HI distributed nearly 120 mobility aids (crutches, wheelchairs and walkers) directly to people in need. Mobile units were also deployed to deliver rehabilitation care to the most isolated populations in partnership with a local association, FONTEN. These mobile units reached more than 2,300 people.

"I was seriously injured in the earthquake and had to have my right leg amputated," says Mireille, 51, who lives in Piko. "I was given a prosthesis and now I go to the rehabilitation centre two or three times a week. These sessions really help. I still remember the first time I was able to stand on my own again. The doctors and physiotherapists helped me a lot and gave me all the information I needed. Without them, I would have been disabled for life. Now I am getting stronger and soon I’ll be able to go back to work and take care of my family again."

To help develop the capacities of local health centres and strengthen their human resources, HI provided equipment and administrative support, as well as training on early rehabilitation and the use certain medical devices. HI also provided financial support to the centres to enable them to pay the salaries of health professionals. 

Providing essential psychosocial support 

The trauma caused by the earthquake affected many people's mental health. To meet their needs, HI put in place a mental health support project. Between August 2021 and May 2022, almost 1,000 individual psychosocial support sessions were organised for some 150 people.

"The shock of the earthquake and its consequences have been devastating for the population," explains Marie Tellange Lestin, community mobiliser at HI. "And they also have to cope with poverty. It was already a big problem before the disaster, but it has got worse since. Meeting daily needs can be extremely stressful. Communities need comprehensive support, both for their physical and mental health.”

HI organised community activities, such as discussion groups, games or art workshops, to help communities cope with their trauma. Between December 2021 and May 2022, more than 4,300 people attended awareness sessions. HI also ran more than 50 awareness-raising sessions in schools, for over 900 children.

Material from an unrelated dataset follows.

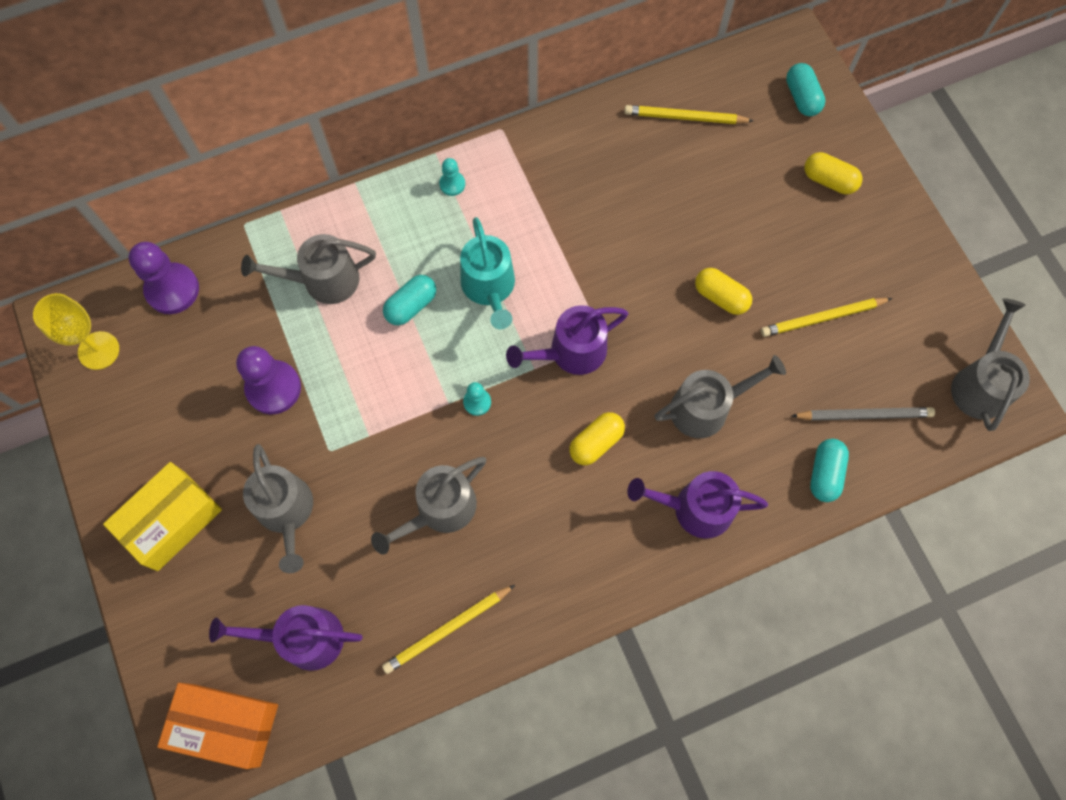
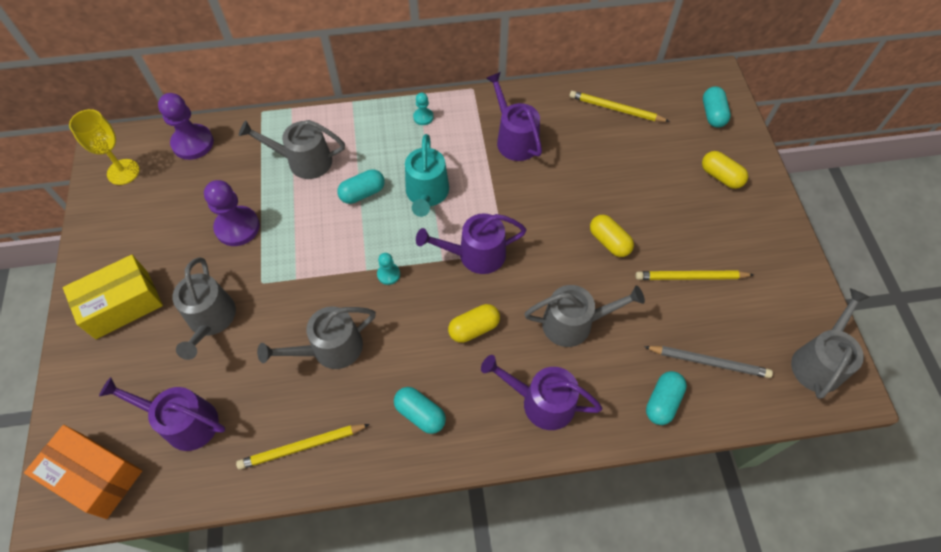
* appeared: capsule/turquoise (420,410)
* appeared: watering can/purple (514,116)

Enabling access to affected areas

The earthquake triggered rockfalls and landslides that blocked roads and prevented access to many villages in the south. As a result, humanitarian aid was unable to get through. Until December 2021, HI carried out clearance operations in Les Anglais and Les Chardonnières. Some 9,000 cubic metres of earth and debris were removed so that roads could be reopened and access renewed to several villages and an important local market. This work was done by 340 members of the surrounding communities, including people with disabilities, in exchange for a daily wage. Many families benefitted directly or indirectly from the reopening of roads.

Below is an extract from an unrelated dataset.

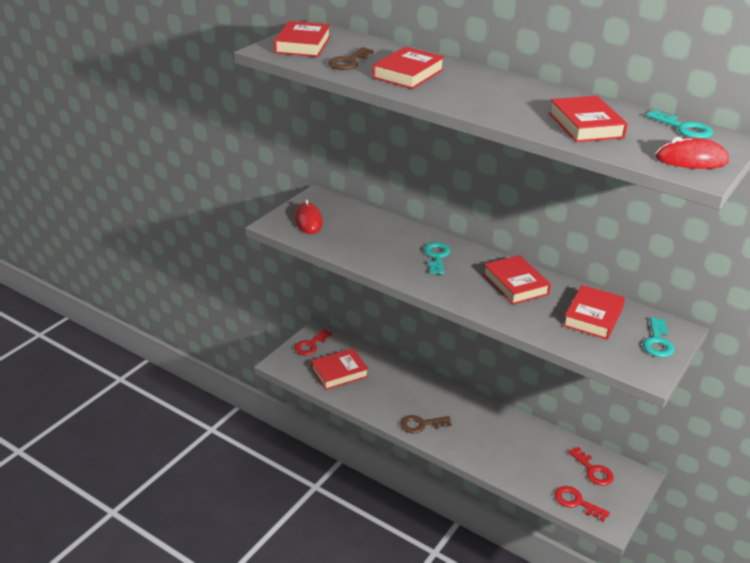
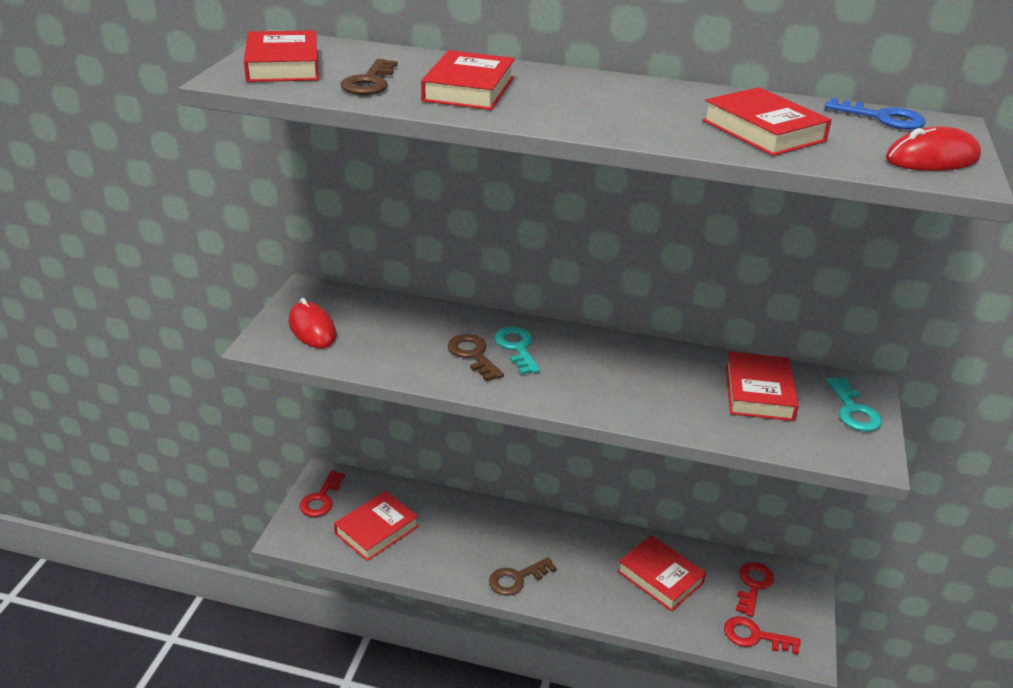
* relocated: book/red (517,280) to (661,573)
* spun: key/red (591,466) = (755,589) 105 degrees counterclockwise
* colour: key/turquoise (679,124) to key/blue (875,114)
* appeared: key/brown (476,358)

Between August 2021 and May 2022, HI also delivered almost 1,150 tonnes of humanitarian supplies to hard-to-reach areas using its boat transport system. Launched before the earthquake, this proved to be an essential means of supplying disaster areas cut off due to road conditions and security problems. More than 130 boat transport operations were carried out and HI also trained the boat crews of its Haitian partner.

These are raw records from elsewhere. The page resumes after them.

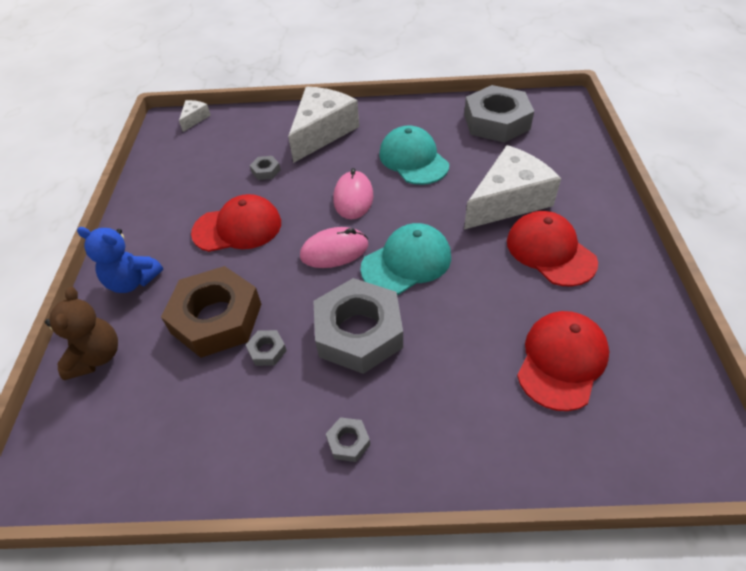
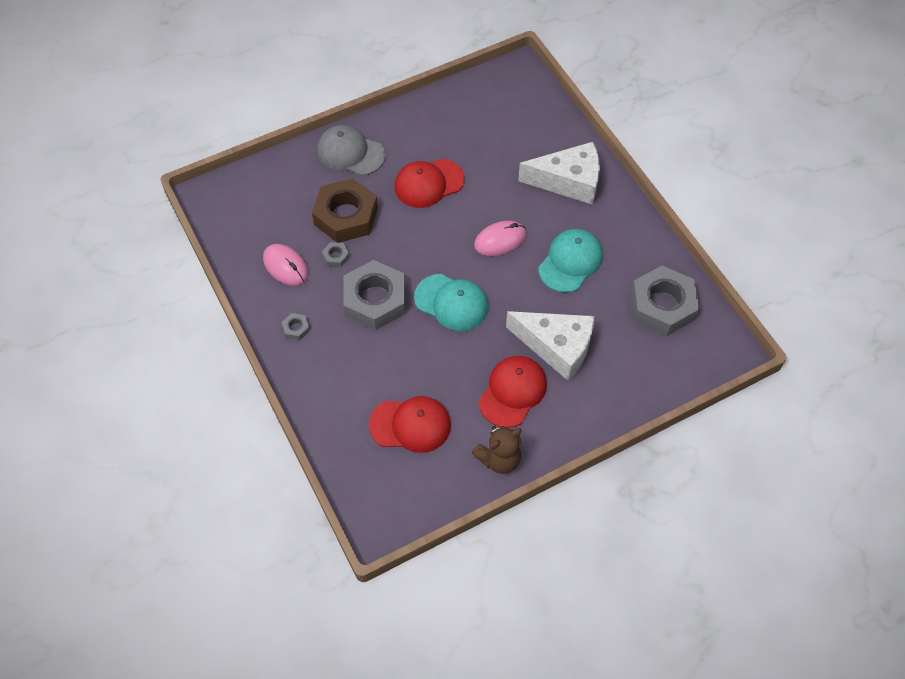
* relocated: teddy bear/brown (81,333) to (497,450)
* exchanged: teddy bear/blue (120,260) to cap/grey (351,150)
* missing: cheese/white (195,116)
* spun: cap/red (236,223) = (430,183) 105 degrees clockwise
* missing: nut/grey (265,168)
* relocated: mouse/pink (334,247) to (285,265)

Meeting the essential needs of the most vulnerable

Almost 140,000 houses were destroyed or damaged in the earthquake. Many people were left homeless, without electricity or drinking water. To help with the rising cost of basic hygiene products, HI distributed 1,500 hygiene kits to 1,500 households with one or more members with disabilities. These kits included soap, towels, toothbrushes, toothpaste, washing powder and sanitary protection.

The distribution of these kits was accompanied by hygiene awareness sessions, during which HI teams promoted good practices. The sessions were used to explain how to use the kits and how to reduce the risk of transmission of waterborne diseases. More than 9,000 people benefitted from the distributions and awareness-raising sessions, which ended in December 2021.

HI worked hand in hand with Haitian organisations of people with disabilities to implement its activities and identify the most vulnerable households, thereby ensuring that all the activities were accessible and took into account the specific needs of people with disabilities.